This court's views may not be in accord with the opinion that the supreme court may announce should this case go up; but its decision, in the nature of things, must be the law for the case until the appellate court holds differently. For the purpose of passing upon the rule now being tried, this court has the fullest jurisdiction to say that 805the suit is or it is not rightfully here, and all we have said is based on the opinion that the suit is rightfully removed. If it is rightfully removed, the force of what we have said cannot be denied. Bank of U. S. v. Halstead, 10 Wheat. 51; The St. Lawrence, 1 Black, 522.
This court cannot try the case, and dispose of the res, until it is in possession of the law which gives this court jurisdiction to try the case.
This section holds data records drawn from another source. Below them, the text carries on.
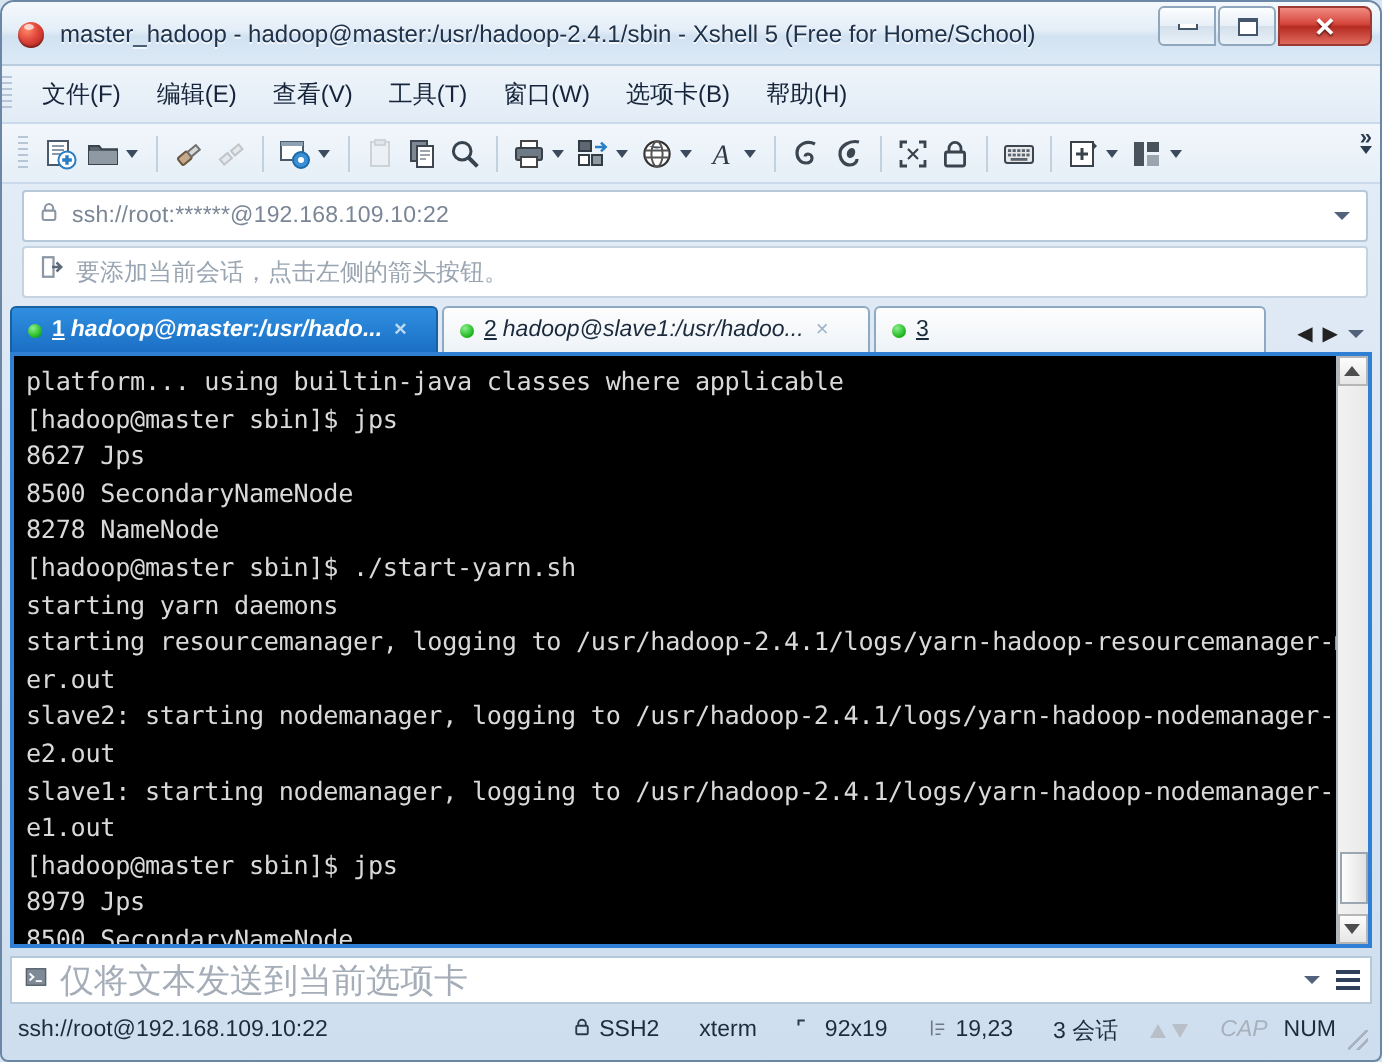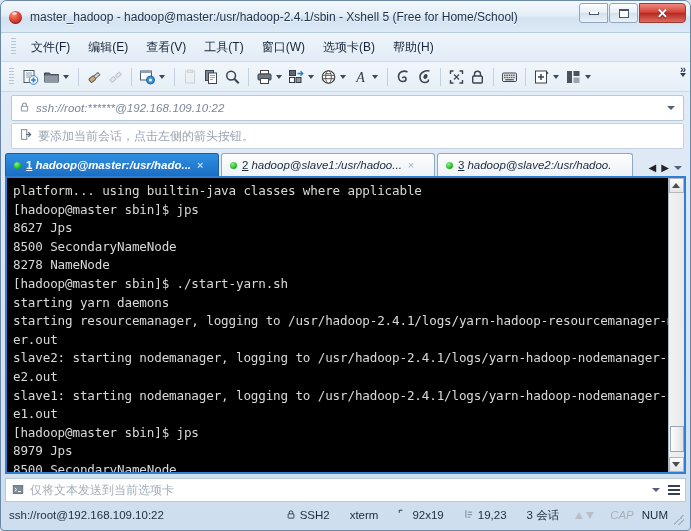--- a/index.html
+++ b/index.html
@@ -79,7 +79,7 @@
   .menubar {
     height: 29px;
     display: flex; align-items: center;
-    padding-left: 10px;
+    padding-left: 0;
     background: linear-gradient(180deg,#eef4fa 0%, #e2ecf6 100%);
     border-bottom: 1px solid #cbdaea;
   }

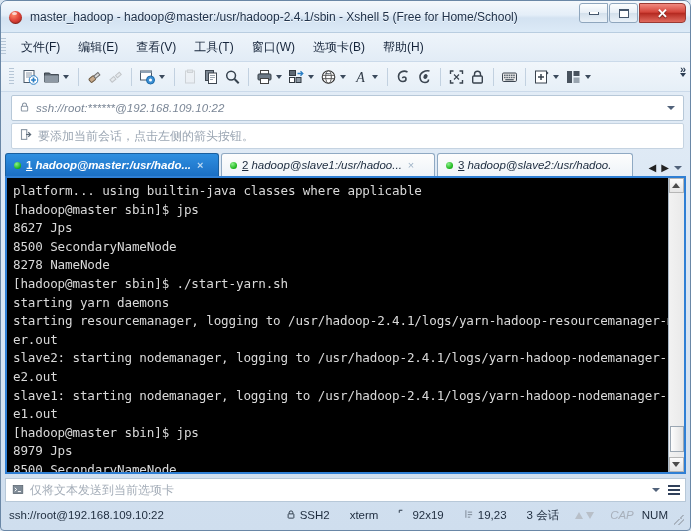--- a/index.html
+++ b/index.html
@@ -126,7 +126,6 @@
     border: 1px solid #b7c8d8;
     display: flex; align-items: center;
     border-radius: 2px;
-    font-style: italic;
   }
   .addr-lock { margin: 0 6px 0 7px; }
   .addr-text { font-size: 11.5px; color: #7a8696; letter-spacing: .1px; }

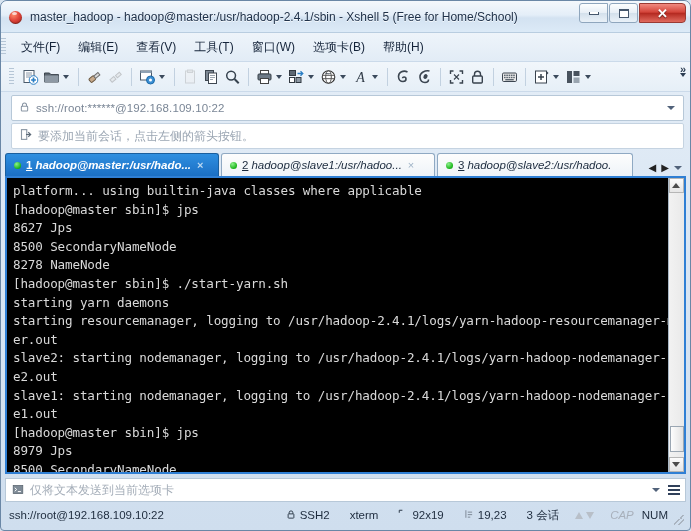--- a/index.html
+++ b/index.html
@@ -521,7 +521,6 @@
     <div class="tab" style="width:196px">
       <span class="dot"></span>
       <span class="num">3</span>
-      <span class="label">hadoop@slave2:/usr/hadoo.</span>
     </div>
     <div class="tab-nav">
       <span class="arw">◀</span>

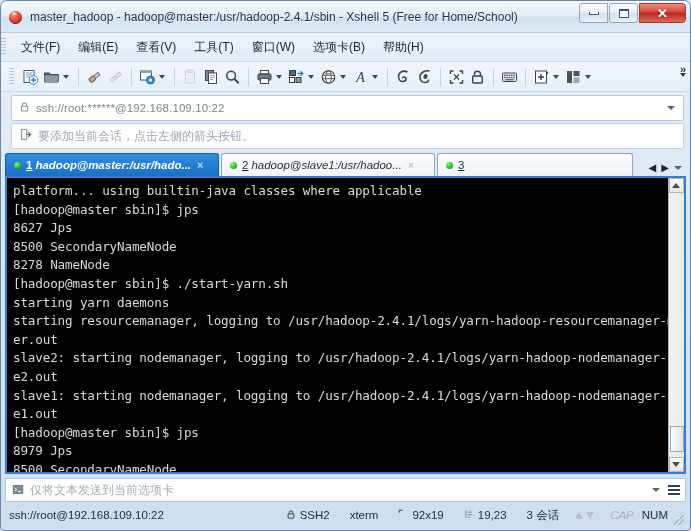--- a/index.html
+++ b/index.html
@@ -247,7 +247,7 @@
     display: flex; align-items: center;
   }
   .send-ic { margin: 0 6px 0 6px; }
-  .send-text { font-size: 12px; color: #a4adb8; font-family: Liberation Mono, monospace; }
+  .send-text { font-size: 17px; color: #a4adb8; font-family: Liberation Mono, monospace; }
   .send-caret {
     margin-left: auto; margin-right: 8px;
     width:0;height:0;border-left:4px solid transparent;border-right:4px solid transparent;

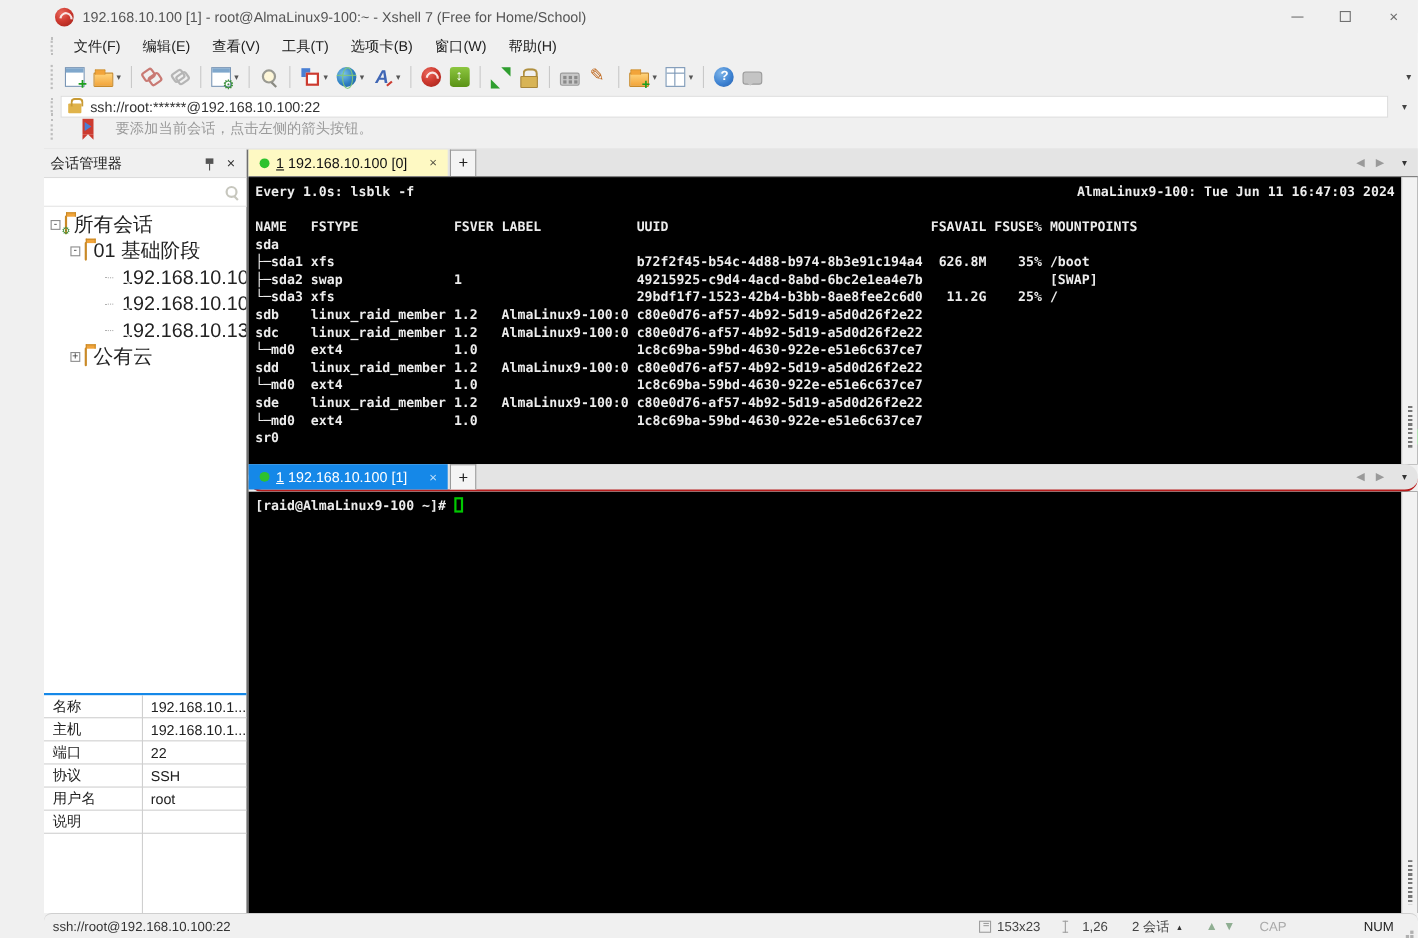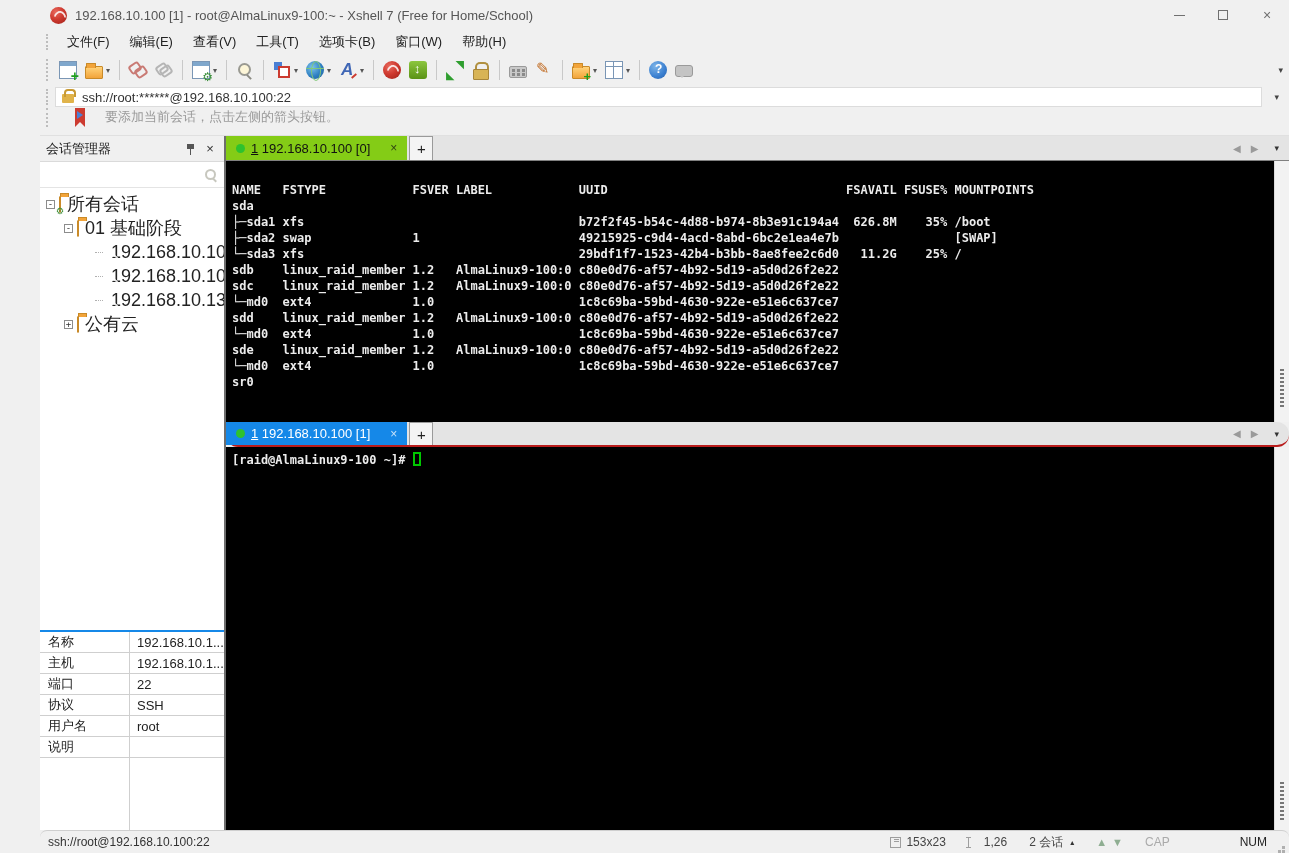--- a/index.html
+++ b/index.html
@@ -137,7 +137,7 @@
   .term-col { flex:1; display:flex; flex-direction:column; min-width:0; }
   .tabbar { height:25px; background:#e4e4e4; display:flex; align-items:stretch; flex:0 0 auto; position:relative; }
   .tab { display:flex; align-items:center; gap:6px; padding:0 10px; min-width:150px; }
-  .tab-top { background:#84cc16; color:#111; }
+  .tab-top { background:#fef9c3; color:#111; }
   .tab-bottom { background:#1588e8; color:#fff; }
   .tab .dot { width:9px; height:9px; border-radius:50%; background:#2ec22e; flex:0 0 auto; }
   .tab .tab-num { text-decoration:underline; }

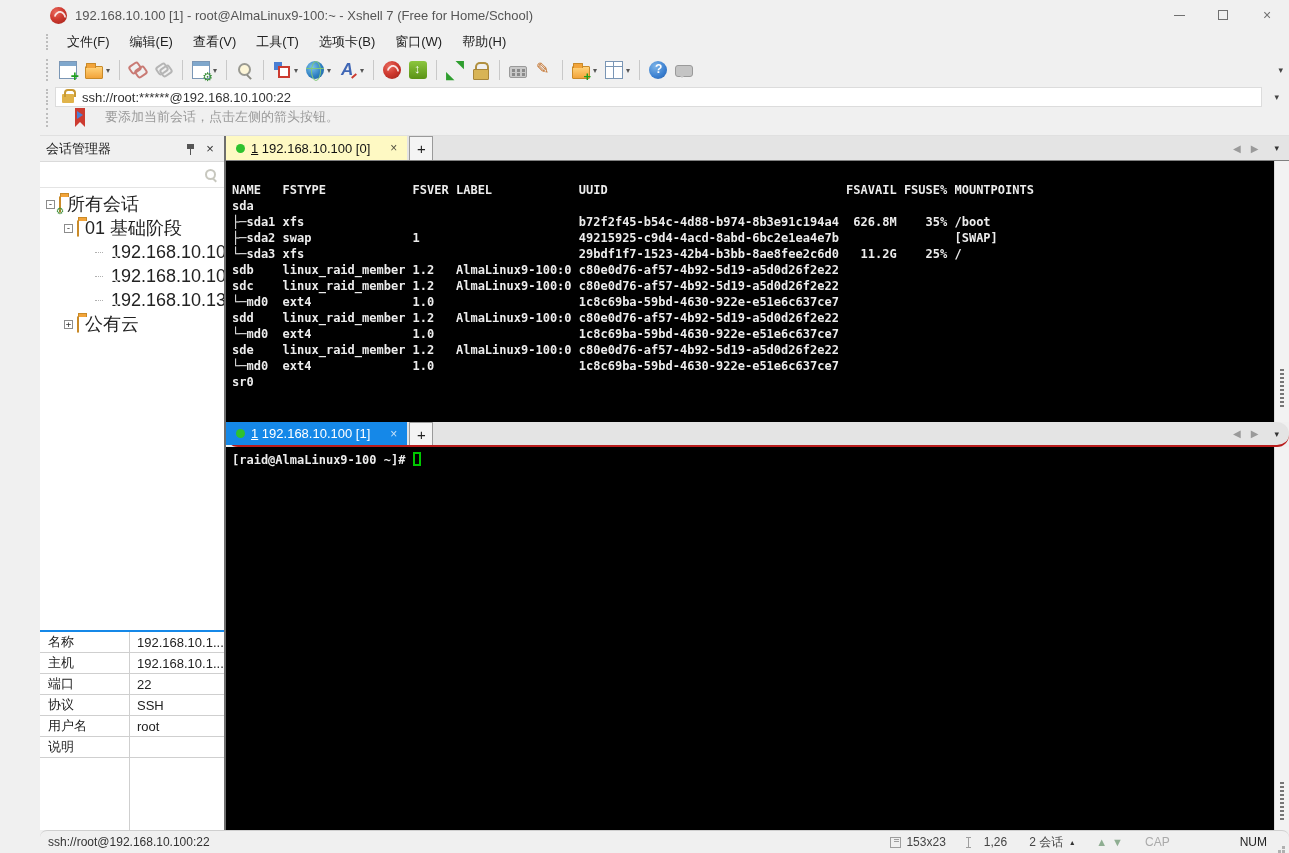--- a/index.html
+++ b/index.html
@@ -397,6 +397,10 @@
         </div>
         <div class="terminal">
           <div class="term-inner">
+            <div class="watch-line">
+              <span>Every 1.0s: lsblk -f</span>
+              <span>AlmaLinux9-100: Tue Jun 11 16:47:03 2024</span>
+            </div>
             <div class="term-pre" id="lsblk-output">
 NAME   FSTYPE            FSVER LABEL            UUID                                 FSAVAIL FSUSE% MOUNTPOINTS
 sda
The state court cannot try the case, because it is now without “any case, authority, or process by which it can retain possession of the res.” Again, we say that this court is not interfering with or attempting to take a thing which is in the possession of the state court. The thing we direct the marshal to take is not in the possession of the law, because the writ under which the sheriff took possession of the property is now, under the provisions of the act of 1875, without effect in law. The writ cannot now protect him, in withholding the property from the demands of the marshal, to any greater extent than it would if the suit was dismissed, and the defendant should make a demand for the property.
The motion to remand is denied, and the rule to vacate the order to marshal is refused.